A building decays and needs care to fight against time and the environment in an attempt to stay preserved or be restored to its original state. Architects obsession are often with securing performance, guarantying no changes to the design. On the contrary, the garden around the building grows, adapts. Humidity, sunlight, bacteria, fungi and fauna are kept in a healthy balance and contribute to the development of a garden or a park which benefit consequently from and to a larger eco-system. There is no inside and outside anymore.
Charlotte Truwant is an architect and scientific assistant at ETHZ. She graduated from the Swiss federal institute of technology EPFL in 2006 . In 2013, she joined the faculty of Professor Harry Gugger at EPFL as a research assistant. There she was responsible for the publications “laba lessons” and research on environmental contextualism. In 2019, she joined the chair of Prof. Theriot at ETHZ. The framework of ETHZ allows her to deepen questions of territorial and social transformation by addressing the project scale through questions of economy, durability and performance.

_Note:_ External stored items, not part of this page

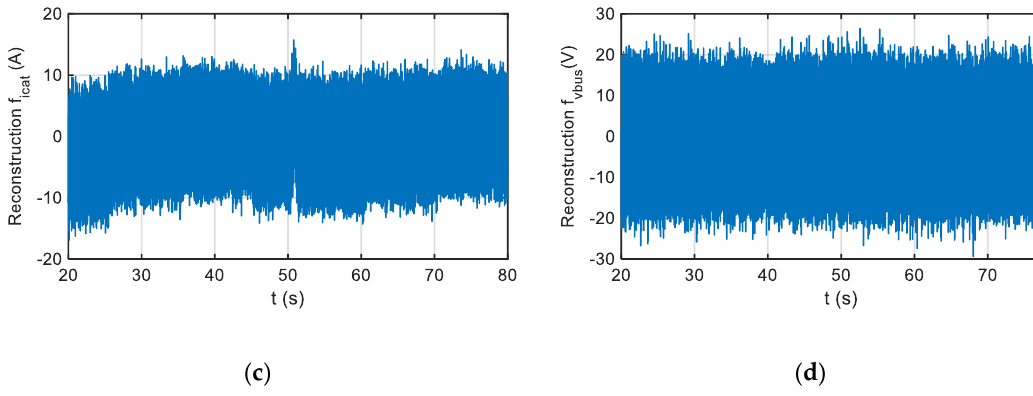
Figure 11. Injection noise in sensor measurements. The noise injected is uniformly distributed random noise with a frequency of 1 kHz. ( a ) Measured and estimated catenary current. ( b ) Measured and estimated DC-link voltage. ( c ) Catenary current fault reconstruction. ( d ) DC-link voltage fault reconstruction. Table 4. Summary of deviation between fault injected and fault reconstruction average values.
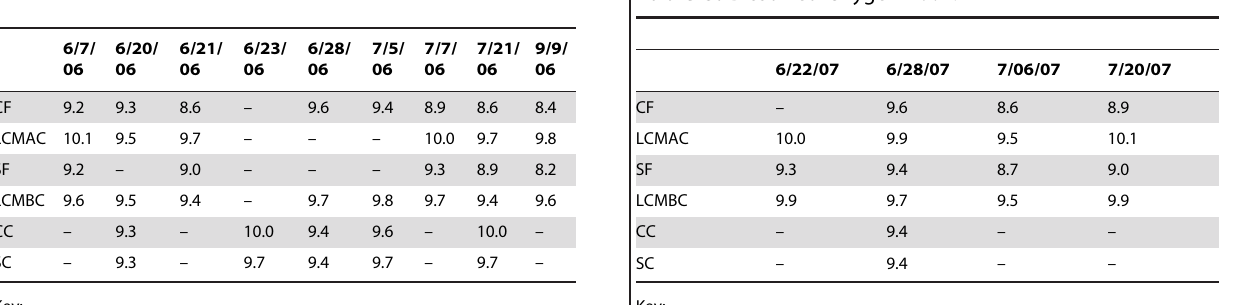
Table 2. Dissolved Oxygen 2006.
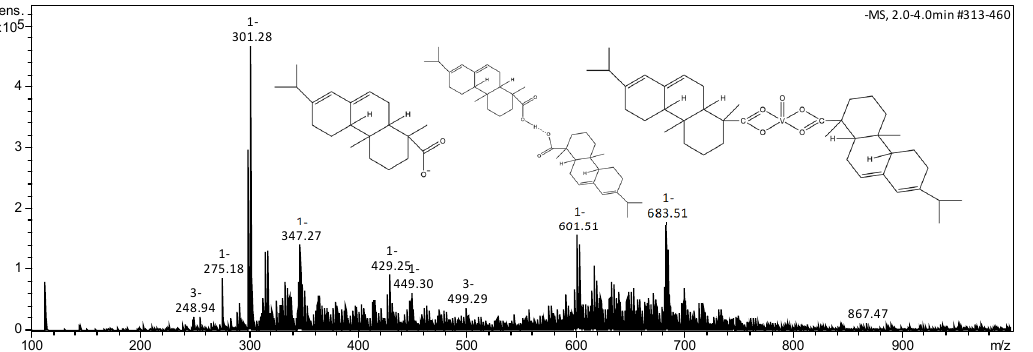
Figure 2. Mass spectra of VO(IV)- bis (abietate) with suggested molecules. In the interval from m/z 1–601.51 to 1–683.51, there was a characteristic progression with an m/z difference of 16 units, corresponding to an oxygen atom related to oxidation at the C–C bonds to the corresponding keto forms.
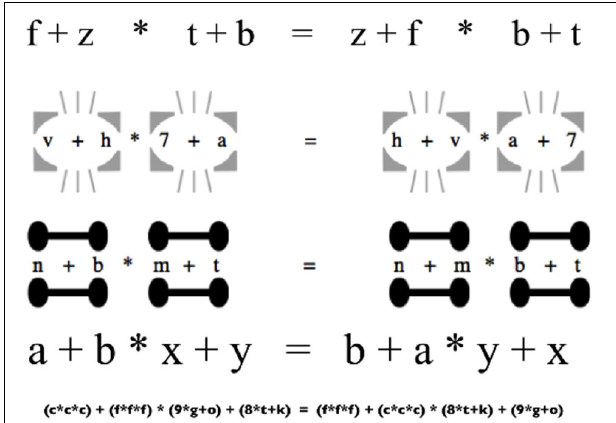
FIGURE 1 | Some of the formats employed by Landy and Goldstone (2007a). Visual cues such as added spacing, lines, and circles influence the application of perceptual grouping mechanisms, influencing the capacity for symbolic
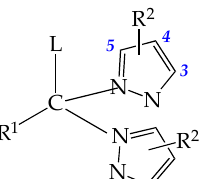
Figure 1. General C-scorpionate structure: homoscorpionate (L = pyrazolyl) or heteroscorpionate (L ≠ pyrazolyl).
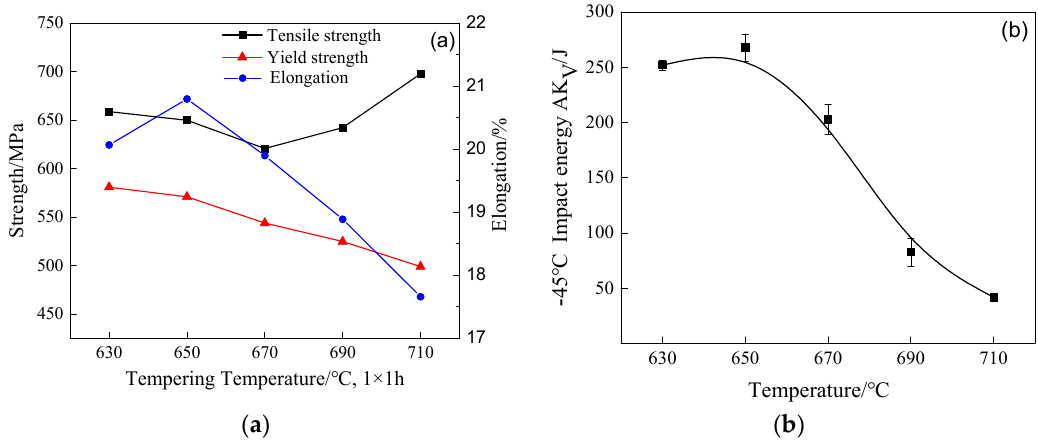
Figure 2. Strength, elongation ( a ), and impact energy ( b ) of tempered steel at different temperatures.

In 2017 she co-founded together with Dries Rodet the architecture practice Truwant + Rodet + . The background of the two funding partners shaped by various international experiences in Switzerland, Belgium, Rotterdam, Copenhagen, Brussel, and a residency in Japan re-enforced their curiosity and interest for broader fields of investigation such as scenography, landscape urbanism, exhibition, installation, furniture design, research and education. In 2017, they were awarded the Swiss Art Award for their project ‘A Pavilion’. Since 2018 they are developing the project ‘Fountain of Youth’ together with Fabian Marti for the Campus Santé in Lausanne. In 2019 they were part of the cross disciplinary research and design team to develop new tools and methodologies for the Dhaka Art Summit, an environmental approach towards exhibiting. In 2020 The office won the competition for the Centre Culturel Suisse in Paris.